- _QUOTED PASSAGE_:
>>>
Ronan(rf) 11.20.13 at 2:09 pm
People should, as far as possible, sing in their own accent would be my personal take, as a traditionalist, when it comes to singing voices.
zbs 11.20.13 at 3:26 pm
I would hazard that is extremely difficult to do, and more difficult the more demanding the singing part gets.
This reminds me of an irritation I have at people complain about the sound of production on principle, be it 4-track gritty or compressed studio sound: the complaint isn’t about its appropriateness or effectiveness in context, but rather as if there were some particular way things are all supposed to sound. Or as though it were possible for something to be recorded sans production, pre-production. (There is also fairly obvious Derrida-style argument in here somewhere.)
godoggo 11.20.13 at 4:43 pm
I don’t care if the accent is authentic or not. I care if it sounds good. Jagger sounds like shit, always.
Ronan(rf) 11.20.13 at 8:27 pm
Well Tom Jones sang in his own voice, and had a fine old career, and was never left wanting for the better things in life..
Bill Benzon 11.20.13 at 9:25 pm
@Ronan(rf): and, it turns out, Tom Jones is a pretty convincing bluesman, which he demonstrated in one of the episodes of Martin Scorsese’s 6 part blues extravaganza several years ago.
Ronan(rf) 11.20.13 at 9:35 pm
I looked it up Bill Benzon. Nice.
Now I will add a caveat that I’m not loving his version of Bring it on Home to me, but his Love Letters straight from my heart is good.
godoggo 11.20.13 at 10:19 pm
It’s hard to separate pronunciation from vocal timbre and rhythmic feel. When people affect fake accents the purpose is to get the sound they want, which doesn’t necessarily have anything to do about the extra-musical aspects of the culture.
<<<
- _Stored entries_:
>>>
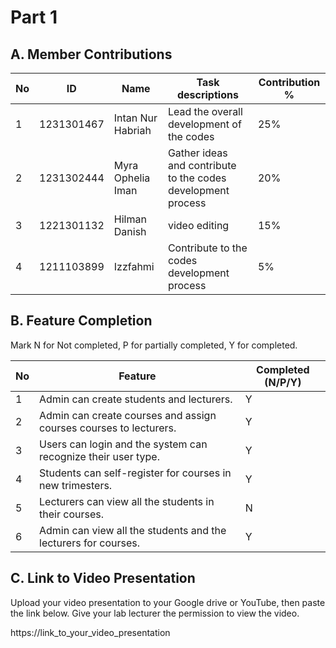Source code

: # Part 1

## A. Member Contributions

No | ID         | Name              | Task descriptions                                          | Contribution %
-- | ---------- | ------------------| -----------------                                          | --------------
1  |1231301467  |Intan Nur Habriah  |Lead the overall development of the codes                   |25%
2  |1231302444  |Myra Ophelia Iman  |Gather ideas and contribute to the codes development process|20%                 
3  |1221301132  |Hilman Danish      |video editing                                               |15%
4  |1211103899  |Izzfahmi           |Contribute to the codes development process                 |5%


## B. Feature Completion

Mark N for Not completed, P for partially completed, Y for completed. 

No | Feature                                                                         | Completed (N/P/Y)
-- | ------------------------------------------------------------------------------- | ---------------
1  | Admin can create students and lecturers.                                        |Y
2  | Admin can create courses and assign courses courses to lecturers.               |Y
3  | Users can login and the system can recognize their user type.                   |Y
4  | Students can self-register for courses in new trimesters.                       |Y
5  | Lecturers can view all the students in their courses.                           |N
6  | Admin can view all the students and the lecturers for courses.                  |Y


## C. Link to Video Presentation

Upload your video presentation to your Google drive or YouTube, then paste the link below. Give your lab lecturer the permission to view the video.

https://link_to_your_video_presentation


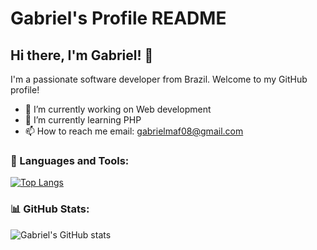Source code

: # Gabriel's Profile README

## Hi there, I'm Gabriel! 👋

I'm a passionate software developer from Brazil. Welcome to my GitHub profile! 

- 🔭 I’m currently working on Web development
- 🌱 I’m currently learning PHP
- 📫 How to reach me email: gabrielmaf08@gmail.com

### 🚀 Languages and Tools:

[![Top Langs](https://github-readme-stats.vercel.app/api/top-langs/?username=Gaabriel87&layout=compact&langs_count=11&token=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)](https://github.com/Gaabriel87/github-readme-stats)



### 📊 GitHub Stats:

![Gabriel's GitHub stats](https://github-readme-stats.vercel.app/api?username=Gaabriel87&show_icons=true&theme=radical&include_all_repositories=true)


<br />
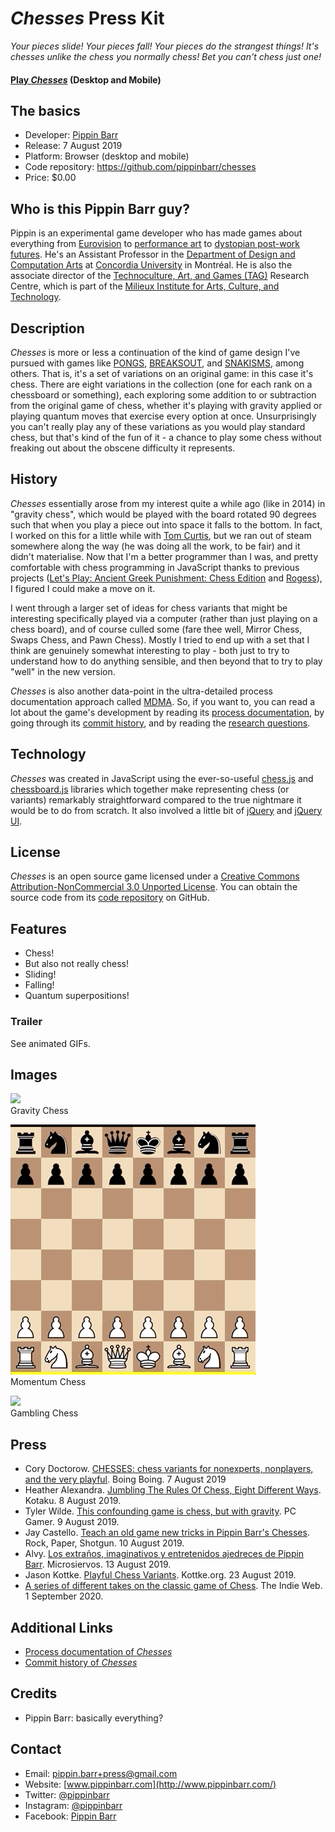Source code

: # _Chesses_ Press Kit

_Your pieces slide! Your pieces fall! Your pieces do the strangest things! It's chesses unlike the chess you normally chess! Bet you can't chess just one!_

#### [Play _Chesses_](https://pippinbarr.github.io/chesses) (Desktop and Mobile)

## The basics

* Developer: [Pippin Barr](http://www.pippinbarr.com/)
* Release: 7 August 2019
* Platform: Browser (desktop and mobile)
* Code repository: https://github.com/pippinbarr/chesses
* Price: $0.00

## Who is this Pippin Barr guy?

Pippin is an experimental game developer who has made games about everything from [Eurovision](http://www.pippinbarr.com/2012/03/27/epic-sax-game/) to [performance art](http://www.pippinbarr.com/2011/09/14/the-artist-is-present/) to [dystopian post-work futures](http://www.pippinbarr.com/games/2017/07/03/it-is-as-if-you-were-doing-work.html). He's an Assistant Professor in the [Department of Design and Computation Arts](http://www.concordia.ca/finearts/design.html) at [Concordia University](http://www.concordia.ca/) in Montréal. He is also the associate director of the [Technoculture, Art, and Games (TAG)](http://tag.hexagram.ca/) Research Centre, which is part of the [Milieux Institute for Arts, Culture, and Technology](http://milieux.concordia.ca/).

## Description

_Chesses_ is more or less a continuation of the kind of game design I've pursued with games like [PONGS](https://www.pippinbarr.com/2012/04/11/pongs/), [BREAKSOUT](https://www.pippinbarr.com/2015/10/01/breaksout/), and [SNAKISMS](https://www.pippinbarr.com/2017/01/25/snakisms/), among others. That is, it's a set of variations on an original game: in this case it's chess. There are eight variations in the collection (one for each rank on a chessboard or something), each exploring some addition to or subtraction from the original game of chess, whether it's playing with gravity applied or playing quantum moves that exercise every option at once. Unsurprisingly you can't really play any of these variations as you would play standard chess, but that's kind of the fun of it - a chance to play some chess without freaking out about the obscene difficulty it represents.

## History

_Chesses_ essentially arose from my interest quite a while ago (like in 2014) in "gravity chess", which would be played with the board rotated 90 degrees such that when you play a piece out into space it falls to the bottom. In fact, I worked on this for a little while with [Tom Curtis](https://dinosaursandmoustaches.com/), but we ran out of steam somewhere along the way (he was doing all the work, to be fair) and it didn't materialise. Now that I'm a better programmer than I was, and pretty comfortable with chess programming in JavaScript thanks to previous projects ([Let's Play: Ancient Greek Punishment: Chess Edition](https://www.pippinbarr.com/games/2019/04/23/lets-play-ancient-greek-punishment-chess-edition.html) and [Rogess](https://www.pippinbarr.com/games/2019/05/21/rogess.html)), I figured I could make a move on it.

I went through a larger set of ideas for chess variants that might be interesting specifically played via a computer (rather than just playing on a chess board), and of course culled some (fare thee well, Mirror Chess, Swaps Chess, and Pawn Chess). Mostly I tried to end up with a set that I think are genuinely somewhat interesting to play - both just to try to understand how to do anything sensible, and then beyond that to try to play "well" in the new version.

_Chesses_ is also another data-point in the ultra-detailed process documentation approach called [MDMA](http://www.gamesasresearch.com/mdma). So, if you want to, you can read a lot about the game's development by reading its [process documentation](https://github.com/pippinbarr/chesses/blob/master/process/README.md), by going through its [commit history](https://github.com/pippinbarr/chesses/commits/master), and by reading the [research questions](https://github.com/pippinbarr/chesses/blob/master/process/research-questions.md).

## Technology

_Chesses_ was created in JavaScript using the ever-so-useful [chess.js](https://github.com/jhlywa/chess.js) and [chessboard.js](https://chessboardjs.com/) libraries which together make representing chess (or variants) remarkably straightforward compared to the true nightmare it would be to do from scratch. It also involved a little bit of [jQuery](https://jquery.com/) and [jQuery UI](https://jqueryui.com/).

## License

_Chesses_ is an open source game licensed under a [Creative Commons Attribution-NonCommercial 3.0 Unported License](http://creativecommons.org/licenses/by-nc/3.0/). You can obtain the source code from its [code repository](https://github.com/pippinbarr/chesses) on GitHub.

## Features

- Chess!
- But also not really chess!
- Sliding!
- Falling!
- Quantum superpositions!

### Trailer

See animated GIFs.

## Images

![](images/gravity-chess.gif)  
Gravity Chess

![](images/momentum-chess.gif)  
Momentum Chess

![](images/gambling-chess.gif)  
Gambling Chess

## Press

- Cory Doctorow. [CHESSES: chess variants for nonexperts, nonplayers, and the very playful](https://boingboing.net/2019/08/07/ludic-chess.html). Boing Boing. 7 August 2019
- Heather Alexandra. [Jumbling The Rules Of Chess, Eight Different Ways](https://kotaku.com/jumbling-the-rules-of-chess-eight-different-ways-1837078047). Kotaku. 8 August 2019.
- Tyler Wilde. [This confounding game is chess, but with gravity](https://www.pcgamer.com/this-confounding-game-is-chess-but-with-gravity/). PC Gamer. 9 August 2019.
- Jay Castello. [Teach an old game new tricks in Pippin Barr's Chesses](https://www.rockpapershotgun.com/2019/08/10/teach-an-old-game-new-tricks-in-pippin-barrs-chesses/). Rock, Paper, Shotgun. 10 August 2019.
- Alvy. [Los extraños, imaginativos y entretenidos ajedreces de Pippin Barr](https://www.microsiervos.com/archivo/juegos-y-diversion/ajedreces-pippin-barr-aleatorio-cuantico.html). Microsiervos. 13 August 2019.
- Jason Kottke. [Playful Chess Variants](https://kottke.org/19/08/playful-chess-variants). Kottke.org. 23 August 2019.
- [A series of different takes on the classic game of Chess](https://theindieweb.com/a-series-of-different-takes-on-the-classic-game-of-chess./). The Indie Web. 1 September 2020.

## Additional Links

- [Process documentation of _Chesses_](https://github.com/pippinbarr/chesses/blob/master/process/README.md)
- [Commit history of _Chesses_](https://github.com/pippinbarr/chesses/commits/master)

## Credits

* Pippin Barr: basically everything?

## Contact

* Email: [pippin.barr+press@gmail.com](mailto:pippin.barr+press@gmail.com)
* Website: [www.pippinbarr.com](http://www.pippinbarr.com/)
* Twitter: [@pippinbarr](https://www.twitter.com/pippinbarr)
* Instagram: [@pippinbarr](https://www.instagram.com/pippinbarr)
* Facebook: [Pippin Barr](http://www.facebook.com/pippin.barr)
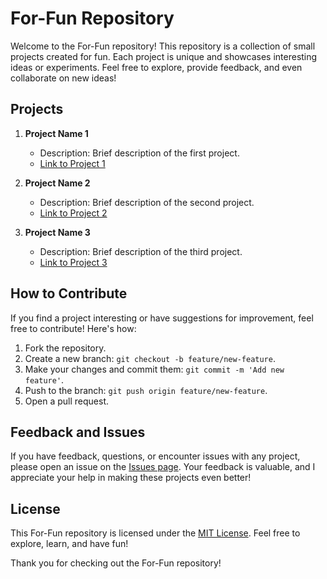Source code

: # For-Fun Repository

Welcome to the For-Fun repository! This repository is a collection of small projects created for fun. Each project is unique and showcases interesting ideas or experiments. Feel free to explore, provide feedback, and even collaborate on new ideas!

## Projects

1. **Project Name 1**

   - Description: Brief description of the first project.
   - [Link to Project 1](project1/README.md)

2. **Project Name 2**

   - Description: Brief description of the second project.
   - [Link to Project 2](project2/README.md)

3. **Project Name 3**

   - Description: Brief description of the third project.
   - [Link to Project 3](project3/README.md)

   <!-- Add more projects as needed -->

## How to Contribute

If you find a project interesting or have suggestions for improvement, feel free to contribute! Here's how:

1. Fork the repository.
2. Create a new branch: `git checkout -b feature/new-feature`.
3. Make your changes and commit them: `git commit -m 'Add new feature'`.
4. Push to the branch: `git push origin feature/new-feature`.
5. Open a pull request.

## Feedback and Issues

If you have feedback, questions, or encounter issues with any project, please open an issue on the [Issues page](../../issues). Your feedback is valuable, and I appreciate your help in making these projects even better!

## License

This For-Fun repository is licensed under the [MIT License](LICENSE). Feel free to explore, learn, and have fun!

Thank you for checking out the For-Fun repository!
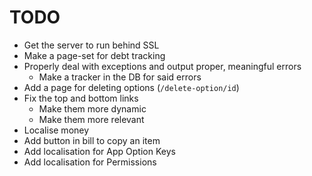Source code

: # TODO

- Get the server to run behind SSL
- Make a page-set for debt tracking
- Properly deal with exceptions and output proper, meaningful errors
    - Make a tracker in the DB for said errors
- Add a page for deleting options (`/delete-option/id`)
- Fix the top and bottom links
    - Make them more dynamic
    - Make them more relevant
- Localise money
- Add button in bill to copy an item
- Add localisation for App Option Keys
- Add localisation for Permissions
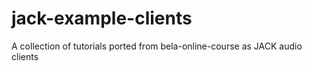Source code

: # jack-example-clients
A collection of tutorials ported from bela-online-course as JACK audio clients
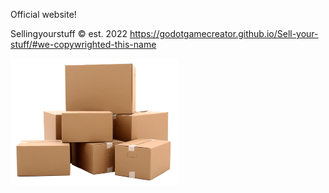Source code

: Official website!


Sellingyourstuff © est. 2022
https://godotgamecreator.github.io/Sell-your-stuff/#we-copywrighted-this-name

<img src="favicon.png" alt = "favicon" width="269" height="203">
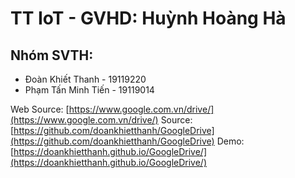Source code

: # TT IoT - GVHD: Huỳnh Hoàng Hà
## Nhóm SVTH:
- Đoàn Khiết Thanh - 19119220
- Phạm Tấn Minh Tiến - 19119014

Web Source: [https://www.google.com.vn/drive/](https://www.google.com.vn/drive/)
Source: [https://github.com/doankhietthanh/GoogleDrive](https://github.com/doankhietthanh/GoogleDrive)
Demo: [https://doankhietthanh.github.io/GoogleDrive/](https://doankhietthanh.github.io/GoogleDrive/)
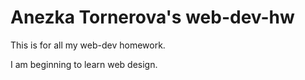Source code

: # Anezka Tornerova's web-dev-hw

This is for all my web-dev homework.

I am beginning to learn web design.
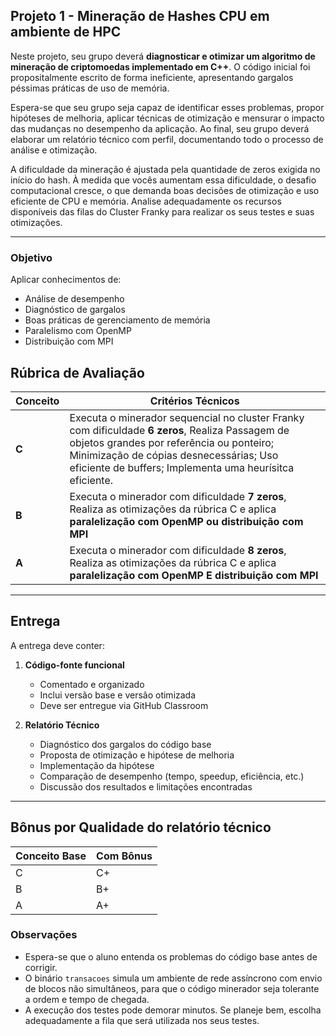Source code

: 
## **Projeto 1 - Mineração de Hashes CPU em ambiente de HPC**

Neste projeto, seu grupo deverá **diagnosticar e otimizar um algoritmo de mineração de criptomoedas implementado em C++**. O código inicial foi propositalmente escrito de forma ineficiente, apresentando gargalos péssimas práticas de uso de memória.

Espera-se que seu grupo seja capaz de identificar esses problemas, propor hipóteses de melhoria, aplicar técnicas de otimização e mensurar o impacto das mudanças no desempenho da aplicação. Ao final, seu grupo deverá elaborar um relatório técnico com perfil, documentando todo o processo de análise e otimização.

A dificuldade da mineração é ajustada pela quantidade de zeros exigida no início do hash. À medida que vocês aumentam essa dificuldade, o desafio computacional cresce, o que demanda boas decisões de otimização e uso eficiente de CPU e memória. Analise adequadamente os recursos disponíveis das filas do Cluster Franky para realizar os seus testes e suas otimizações.

---

### **Objetivo**

Aplicar conhecimentos de:

* Análise de desempenho
* Diagnóstico de gargalos
* Boas práticas de gerenciamento de memória
* Paralelismo com OpenMP
* Distribuição com MPI

## **Rúbrica de Avaliação**

| Conceito | Critérios Técnicos                                                                                                                                                                                                                                                    |
| -------- | --------------------------------------------------------------------------------------------------------------------------------------------------------------------------------------------------------------------------------------------------------------------- |
| **C**    | Executa o minerador sequencial no cluster Franky com dificuldade **6 zeros**, Realiza Passagem de objetos grandes por referência ou ponteiro; Minimização de cópias desnecessárias; Uso eficiente de buffers;  Implementa uma heurísitca eficiente.|
| **B**    | Executa o minerador com dificuldade **7 zeros**, Realiza as otimizações da rúbrica C e aplica **paralelização com OpenMP ou distribuição com MPI** |
| **A**    | Executa o minerador com dificuldade **8 zeros**, Realiza as otimizações da rúbrica C e aplica **paralelização com OpenMP E distribuição com MPI** |

---

## **Entrega**

A entrega deve conter:

1. **Código-fonte funcional**

   * Comentado e organizado
   * Inclui versão base e versão otimizada
   * Deve ser entregue via GitHub Classroom 

2. **Relatório Técnico**

   * Diagnóstico dos gargalos do código base
   * Proposta de otimização e hipótese de melhoria
   * Implementação da hipótese
   * Comparação de desempenho (tempo, speedup, eficiência, etc.)
   * Discussão dos resultados e limitações encontradas

---

## **Bônus por Qualidade do relatório técnico**

| Conceito Base | Com Bônus |
| ------------- | --------- |
| C             | C+        |
| B             | B+        |
| A             | A+        |


### Observações

* Espera-se que o aluno entenda os problemas do código base antes de corrigir.
* O binário `transacoes` simula um ambiente de rede assíncrono com envio de blocos não simultâneos, para que o código minerador seja tolerante a ordem e tempo de chegada.
* A execução dos testes pode demorar minutos. Se planeje bem, escolha adequadamente a fila que será utilizada nos seus testes.

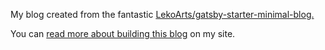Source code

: My blog created from the fantastic [LekoArts/gatsby-starter-minimal-blog.](https://github.com/LekoArts/gatsby-starter-minimal-blog)

You can [read more about building this blog](astucc.io/this) on my site.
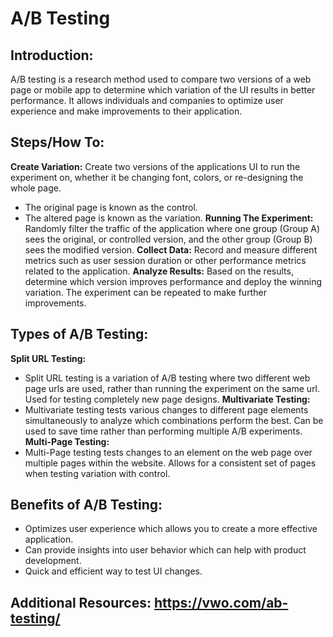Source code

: # A/B Testing

## **Introduction:**
A/B testing is a research method used to compare two versions of a web page or mobile app to determine which variation of the UI results in better performance. It allows individuals and companies to optimize user experience and make improvements to their application. 

## **Steps/How To:**
**Create Variation:** Create two versions of the applications UI to run the experiment on, whether it be changing font, colors, or re-designing the whole page. 
- The original page is known as the control.
- The altered page is known as the variation. 
**Running The Experiment:** Randomly filter the traffic of the application where one group (Group A) sees the original, or controlled version, and the other group (Group B) sees the modified version. 
**Collect Data:** Record and measure different metrics such as user session duration or other performance metrics related to the application.
**Analyze Results:** Based on the results, determine which version improves performance and deploy the winning variation. The experiment can be repeated to make further improvements.

## **Types of A/B Testing:**
**Split URL Testing:** 
- Split URL testing is a variation of A/B testing where two different web page urls are used, rather than running the experiment on the same url. Used for testing completely new page designs.
**Multivariate Testing:**
- Multivariate testing tests various changes to different page elements simultaneously to analyze which combinations perform the best. Can be used to save time rather than performing multiple A/B experiments.
**Multi-Page Testing:**
- Multi-Page testing tests changes to an element on the web page over multiple pages within the website. Allows for a consistent set of pages when testing variation with control.

## **Benefits of A/B Testing:**
- Optimizes user experience which allows you to create a more effective application.
- Can provide insights into user behavior which can help with product development.
- Quick and efficient way to test UI changes.

## **Additional Resources:** https://vwo.com/ab-testing/
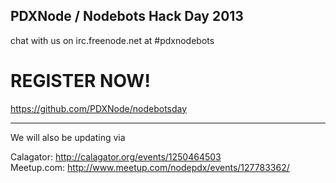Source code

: ## PDXNode / Nodebots Hack Day 2013
chat with us on irc.freenode.net at #pdxnodebots


REGISTER NOW!
=============
https://github.com/PDXNode/nodebotsday


------------------------
We will also be updating via  

Calagator: http://calagator.org/events/1250464503  
Meetup.com: http://www.meetup.com/nodepdx/events/127783362/


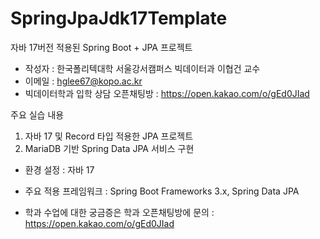 # SpringJpaJdk17Template
자바 17버전 적용된 Spring Boot + JPA 프로젝트

* 작성자 : 한국폴리텍대학 서울강서캠퍼스 빅데이터과 이협건 교수
* 이메일 : hglee67@kopo.ac.kr
* 빅데이터학과 입학 상담 오픈채팅방 : https://open.kakao.com/o/gEd0JIad

주요 실습 내용
1. 자바 17 및 Record 타입 적용한 JPA 프로젝트
2. MariaDB 기반 Spring Data JPA 서비스 구현

* 환경 설정 : 자바 17
* 주요 적용 프레임워크 : Spring Boot Frameworks 3.x, Spring Data JPA

* 학과 수업에 대한 궁금증은 학과 오픈채팅방에 문의 : https://open.kakao.com/o/gEd0JIad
<<<
- _TASK SET_:
1 – List every distinct commenter name that appears in the discussion of singing accents.
2 – According to the discussion of singing accents, where did Tom Jones show that he is a convincing bluesman?
3 – Carry on the discussion of singing accents from its final comment.

- _ANSWER SET_:
1 – Ronan(rf), zbs, godoggo, Bill Benzon

2 – In one of the episodes of Martin Scorsese's six-part blues series.

3 –
Tom Tom Jones rocks. He doesn’t strike me as having a particularly strong fake American accent when he sings, altough maybe his compatriots hear it differently, but anyway I’d say he just has enough vocal control that it’s easier for him to get the sounds he wants without altering his pronunciation so much.
I plan on going back and forth between trollish and non-trollish comments as the mood strikes.
zbs 11.20.13 at 10:40 pm
Yes, @47.
This is one of the things that’s troubling (to me) about contemporary jazz vocalists: if they attempt to sing standards it is very difficult to avoid sounding painfully affected because of the combination of (dated) lyric diction and the tradition of their adaptation to the musical progression. Pointedly changing either thing isn’t necessarily a better solution.
(See also Jonathan Mayhew on related topic.)
godoggo 11.20.13 at 10:57 pm
Matter of taste. I think Gregory Porter (whom I just learned of) sounds fine singing standards. I think Dianne Reeves sounds good. I’m a big fan of Dwight Trible’s ecstatic gospel-rooted thing.
Haftime 11.20.13 at 11:26 pm
Thanks Belle, I really enjoyed your article. I think your Janelle Monae point is really apposite – but I guess I wonder to what extent rap’s obsessions with realness contributes to this? When I think about musical personas, Rick Ross is one of my favourite examples. BMF begins with the line “I think I’m Big Meech, Larry Hoover”. How meta is that?
This is an ex-probation officer who’s patently never been the Don of a corner shop, let alone a drug empire – but when he was outed as such, doubled down on it.
As an aside, that song is notable for the role it played it contemporary dance music. Obviously trap was around before Lex Luger, but it was definitely around afterwards – and there’s no EDM without real trap shit. And Wikipedia says that Big Meech is a fan too. How about that?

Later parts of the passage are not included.